Did you go see the movie Tropic Thunder? Have you rented the movie, There’s Something About Mary? Both movies have scenes that generate laughs at the expense of the disabled. It may seem like “nit picking,” but had a different minority been similarly stereotyped, the outcry would have been much louder. The disabled are a minority who still have a significant barrier to overcome. People rarely understand the simple fact that the disabled have the same desires, dreams and aspirations of able-bodied people.
I work every day with people who have disabilities. I am the medical director of a rehabilitation hospital where I am surrounded by patients with brain injuries, missing limbs, severe deformities and impairments. This is my “normal” environment— one in which I am totally at ease and comfortable. In fact, I have been doing this for so many years that I frequently don’t notice the alarm or discomfort of first time visitors.
By virtue of this familiarity, the assumption is that I have either learned or intuitively know how to interact appropriately with someone with a disability.
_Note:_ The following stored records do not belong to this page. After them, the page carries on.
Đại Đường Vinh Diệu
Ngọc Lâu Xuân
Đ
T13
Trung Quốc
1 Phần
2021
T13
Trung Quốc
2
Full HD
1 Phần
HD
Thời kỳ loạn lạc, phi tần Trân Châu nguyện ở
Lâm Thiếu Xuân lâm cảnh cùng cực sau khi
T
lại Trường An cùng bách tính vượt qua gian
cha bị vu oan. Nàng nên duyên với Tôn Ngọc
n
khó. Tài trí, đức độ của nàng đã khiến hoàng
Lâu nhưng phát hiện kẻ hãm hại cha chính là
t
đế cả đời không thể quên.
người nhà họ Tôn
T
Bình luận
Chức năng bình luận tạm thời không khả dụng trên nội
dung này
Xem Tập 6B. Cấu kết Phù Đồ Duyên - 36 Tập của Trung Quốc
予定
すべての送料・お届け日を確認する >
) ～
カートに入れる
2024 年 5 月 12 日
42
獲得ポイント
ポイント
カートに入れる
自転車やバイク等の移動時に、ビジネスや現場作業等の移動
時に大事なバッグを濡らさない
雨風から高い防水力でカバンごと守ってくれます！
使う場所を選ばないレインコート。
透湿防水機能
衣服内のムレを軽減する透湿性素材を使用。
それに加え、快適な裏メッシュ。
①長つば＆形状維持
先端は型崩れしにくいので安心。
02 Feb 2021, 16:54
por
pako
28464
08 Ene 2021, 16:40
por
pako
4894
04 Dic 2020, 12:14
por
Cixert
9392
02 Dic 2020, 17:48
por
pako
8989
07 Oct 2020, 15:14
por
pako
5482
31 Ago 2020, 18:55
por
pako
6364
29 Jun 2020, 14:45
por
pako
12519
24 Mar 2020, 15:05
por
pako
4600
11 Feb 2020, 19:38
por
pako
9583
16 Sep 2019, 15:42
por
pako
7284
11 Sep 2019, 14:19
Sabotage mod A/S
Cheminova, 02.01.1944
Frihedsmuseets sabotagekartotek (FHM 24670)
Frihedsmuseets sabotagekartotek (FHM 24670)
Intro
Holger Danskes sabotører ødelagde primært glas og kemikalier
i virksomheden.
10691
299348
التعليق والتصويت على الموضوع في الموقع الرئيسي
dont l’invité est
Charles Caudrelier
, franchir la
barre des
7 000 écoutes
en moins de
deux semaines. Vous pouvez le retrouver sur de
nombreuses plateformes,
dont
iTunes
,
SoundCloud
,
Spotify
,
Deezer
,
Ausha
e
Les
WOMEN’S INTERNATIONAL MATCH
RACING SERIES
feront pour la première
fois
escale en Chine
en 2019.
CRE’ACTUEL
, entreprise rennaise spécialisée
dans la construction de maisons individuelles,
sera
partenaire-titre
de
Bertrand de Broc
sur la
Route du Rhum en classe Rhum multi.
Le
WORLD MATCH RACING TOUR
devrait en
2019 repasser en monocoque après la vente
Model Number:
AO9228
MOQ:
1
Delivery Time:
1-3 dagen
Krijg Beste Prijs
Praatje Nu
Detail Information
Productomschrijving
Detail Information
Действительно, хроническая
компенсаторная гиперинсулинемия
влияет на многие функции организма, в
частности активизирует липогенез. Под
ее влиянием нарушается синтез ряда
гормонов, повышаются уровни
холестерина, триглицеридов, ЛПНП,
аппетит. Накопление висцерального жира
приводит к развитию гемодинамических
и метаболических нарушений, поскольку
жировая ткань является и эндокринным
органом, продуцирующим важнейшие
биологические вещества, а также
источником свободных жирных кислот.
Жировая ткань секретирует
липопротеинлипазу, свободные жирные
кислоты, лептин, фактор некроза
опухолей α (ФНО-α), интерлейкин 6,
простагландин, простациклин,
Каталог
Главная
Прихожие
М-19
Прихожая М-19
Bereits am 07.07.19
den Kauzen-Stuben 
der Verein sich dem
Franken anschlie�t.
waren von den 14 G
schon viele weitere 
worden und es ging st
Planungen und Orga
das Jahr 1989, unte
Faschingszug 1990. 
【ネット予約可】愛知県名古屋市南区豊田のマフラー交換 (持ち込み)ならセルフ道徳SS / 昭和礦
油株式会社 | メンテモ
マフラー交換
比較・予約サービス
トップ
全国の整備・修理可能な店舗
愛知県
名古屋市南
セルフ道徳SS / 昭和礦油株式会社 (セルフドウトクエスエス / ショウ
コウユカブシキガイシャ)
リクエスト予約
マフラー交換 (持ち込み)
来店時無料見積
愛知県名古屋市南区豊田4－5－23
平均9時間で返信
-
In my world, it is the rare occasion where someone actually receives criticism or a comment related to something they said or did while interacting with a disabled individual. But, the wars in Iraq and Afghanistan have produced large numbers of “wounded warriors” who have no qualms telling us what they want and how they want to be treated. While caring for these young men and women, it has become apparent that it is time to “test” our own disability awareness and examine whether we act in an appropriate manner.
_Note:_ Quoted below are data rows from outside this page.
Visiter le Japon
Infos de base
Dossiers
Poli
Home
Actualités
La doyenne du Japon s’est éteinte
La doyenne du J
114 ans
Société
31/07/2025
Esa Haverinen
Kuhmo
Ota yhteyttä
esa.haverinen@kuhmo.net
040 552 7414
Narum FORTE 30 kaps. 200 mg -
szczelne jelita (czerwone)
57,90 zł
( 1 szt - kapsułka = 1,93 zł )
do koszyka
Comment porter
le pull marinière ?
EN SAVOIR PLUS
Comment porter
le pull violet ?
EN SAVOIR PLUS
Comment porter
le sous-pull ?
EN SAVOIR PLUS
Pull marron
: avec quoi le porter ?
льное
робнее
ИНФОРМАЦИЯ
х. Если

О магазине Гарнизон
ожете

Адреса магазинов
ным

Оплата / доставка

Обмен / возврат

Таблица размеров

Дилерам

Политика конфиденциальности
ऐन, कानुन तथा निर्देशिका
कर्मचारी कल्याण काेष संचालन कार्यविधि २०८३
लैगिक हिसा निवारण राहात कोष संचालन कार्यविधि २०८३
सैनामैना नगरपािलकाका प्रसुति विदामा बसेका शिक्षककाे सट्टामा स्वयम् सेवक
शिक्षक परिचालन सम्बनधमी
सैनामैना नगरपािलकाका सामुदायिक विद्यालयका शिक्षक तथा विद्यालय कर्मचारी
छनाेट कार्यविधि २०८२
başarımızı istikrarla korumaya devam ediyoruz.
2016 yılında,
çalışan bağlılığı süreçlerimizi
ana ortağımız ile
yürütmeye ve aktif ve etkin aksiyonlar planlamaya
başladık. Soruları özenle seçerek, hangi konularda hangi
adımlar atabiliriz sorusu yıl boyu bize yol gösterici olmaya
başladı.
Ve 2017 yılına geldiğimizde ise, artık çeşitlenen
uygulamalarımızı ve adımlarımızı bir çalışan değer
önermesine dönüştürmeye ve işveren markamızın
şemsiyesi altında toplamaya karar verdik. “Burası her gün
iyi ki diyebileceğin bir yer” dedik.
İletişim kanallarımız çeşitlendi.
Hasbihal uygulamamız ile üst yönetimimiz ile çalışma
The difficulty here is that many people are simply not aware that even though their intentions are good, their words can come across as patronizing or insensitive. Below are a couple of common missteps in our interactions with the disabled. See if these ring true and whether you need to reassess your approach.
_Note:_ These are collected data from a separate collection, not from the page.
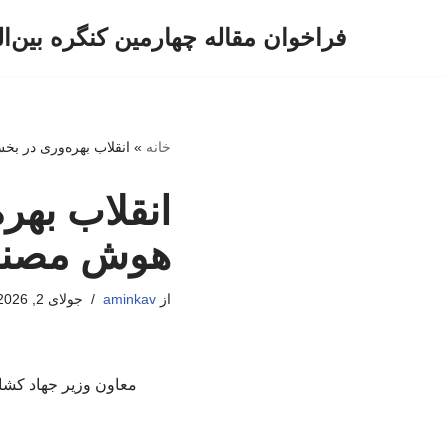
فراخوان مقاله چهارمین کنگره بین‌ا
پرش
به
محتوا
خانه
»
انقلاب بهره‌وری در ب
انقلاب بهر
هوش مصن
از
aminkav
جولای 2, 2026
معاون وزیر جهاد کشا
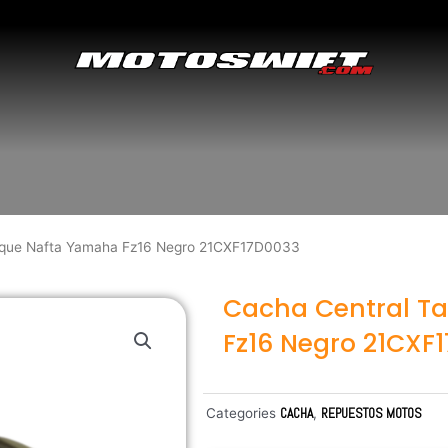
nque Nafta Yamaha Fz16 Negro 21CXF17D0033
Cacha Central T
Fz16 Negro 21CXF
Categories
CACHA
,
REPUESTOS MOTOS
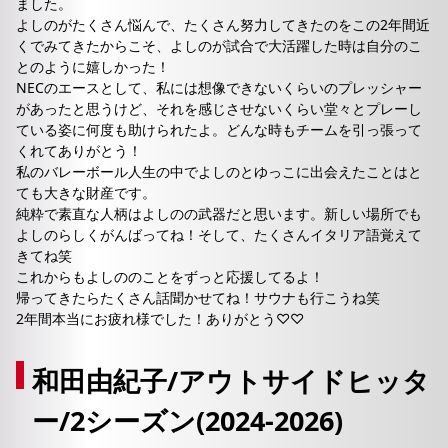
ました。
よしのがたくさん悩んで、たくさん努力してきたのをこの2年間近
くでみてきたからこそ、よしのが試合で大活躍した時は自分のこ
とのように嬉しかった！
NECのエースとして、私には想像できないくらいのプレッシャー
があったと思うけど、それを感じさせないくらい堂々とプレーし
ている姿に何度も助けられたよ。どんな時もチームを引っ張って
くれてありがとう！
私のバレーボール人生の中でよしのとゆっこに出会えたことはと
ても大きな財産です。
純粋で素直な人柄はよしのの武器だと思います。新しい場所でも
よしのらしくがんばってね！そして、たくさんイタリア語覚えて
きてね笑
これからもよしののことをずっと応援してるよ！
帰ってきたらたくさん話聞かせてね！サウナも行こうね笑
2年間本当にお疲れ様でした！ありがとう♡♡
和田由紀子/アウトサイドヒッタ
ー/2シーズン(2024-2026)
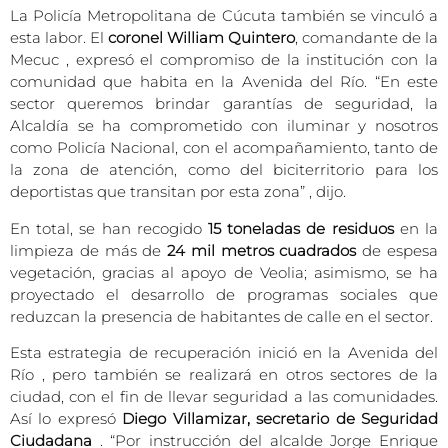
La Policía Metropolitana de Cúcuta también se vinculó a
esta labor. El
coronel William Quintero
, comandante de la
Mecuc , expresó el compromiso de la institución con la
comunidad que habita en la Avenida del Río. “En este
sector queremos brindar garantías de seguridad, la
Alcaldía se ha comprometido con iluminar y nosotros
como Policía Nacional, con el acompañamiento, tanto de
la zona de atención, como del biciterritorio para los
deportistas que transitan por esta zona” , dijo.
En total, se han recogido
15 toneladas de residuos
en la
limpieza de más de
24 mil metros cuadrados
de espesa
vegetación, gracias al apoyo de Veolia; asimismo, se ha
proyectado el desarrollo de programas sociales que
reduzcan la presencia de habitantes de calle en el sector.
Esta estrategia de recuperación inició en la Avenida del
Río , pero también se realizará en otros sectores de la
ciudad, con el fin de llevar seguridad a las comunidades.
Así lo expresó
Diego Villamizar, secretario de Seguridad
Ciudadana
. “Por instrucción del alcalde Jorge Enrique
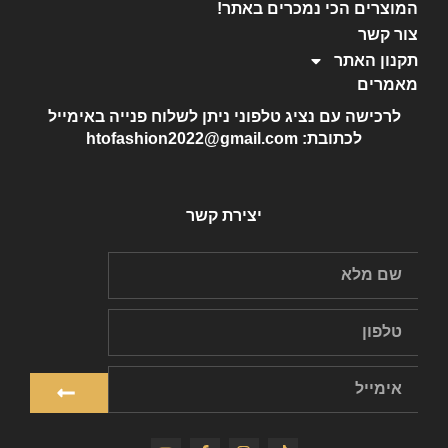
המוצרים הכי נמכרים באתר!
צור קשר
תקנון האתר
מאמרים
לרכישה עם נציג טלפוני ניתן לשלוח פנייה באימייל
לכתובת: htofashion2022@gmail.com
יצירת קשר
Greetings: It is second nature to offer your arm and shake the hand of someone you have just met. However, I have seen many people hesitate to shake the hand of a disabled person out of fear that the person is paralyzed or missing a limb. Greetings come in a wide variety these days, from a fist bump to a high five. Extend an arm in greeting and an individual will respond. However, do not invade their personal space by assuming you can rub a shoulder or pat a knee without permission. Even in our increasingly casual society, it is not acceptable to call someone honey, sweetie, baby, sugar or – my least favorite current greeting — “dude.” A few years ago, I was a patient in the hospital and an aide asked me, “How you doin’, dude?” If not for my wife’s restraining “not now” stare, I would have come unglued.
“You are so courageous”: I recently spoke with a young woman who told me, “I always make sure to tell people with disabilities whom I meet how courageous they are.” The definition of courage is, “the mental or moral strength to withstand danger, fear or difficulty.” Yes, a soldier’s courageous act may have resulted in their injury, but now, they may feel afraid, anxious and depressed, and need someone to acknowledge and empathize with these emotions. It is not helpful for us to tell them they are courageous, for that sets an expectation that they must check their emotions at the door and show an “expected” strength at a time when they are barely coping.
“It could have been worse”: Don’t tell a disabled person how “lucky” they are or that it could have been worse. It diminishes the importance of the event or illness. Statements like this come off as judgmental about the impact of the injury on that individual. If you had a stroke that left you with the ability to walk but you still had a paralyzed arm, would you feel lucky?
“I know how you feel”: You should avoid the use of phrases such as, “I know how you feel” or, “I can imagine what it must feel like.” Unless you have the same or similar disability, you do not know how they feel. It is better to say, “I have never had to sit in your chair nor walk in your shoes. I hope that I never have to, but I will be here to help you get through this difficult time.” Empathy without sympathy. Assistance without patronization.
We recently watched moving memorials for those who died on September 11, 2001. Ten years later we have tens of thousands of soldiers who have unfortunately joined the 5.6 million Americans who have to live in wheelchairs. Will we honor their “new normal” with appropriate social interactions and greetings? You may say, “Of course, I will.” But I challenge you to go a step further and become a disability etiquette educator. Spread awareness among your co-workers, your associates and your family. And, from time to time, it never hurts to look in the mirror.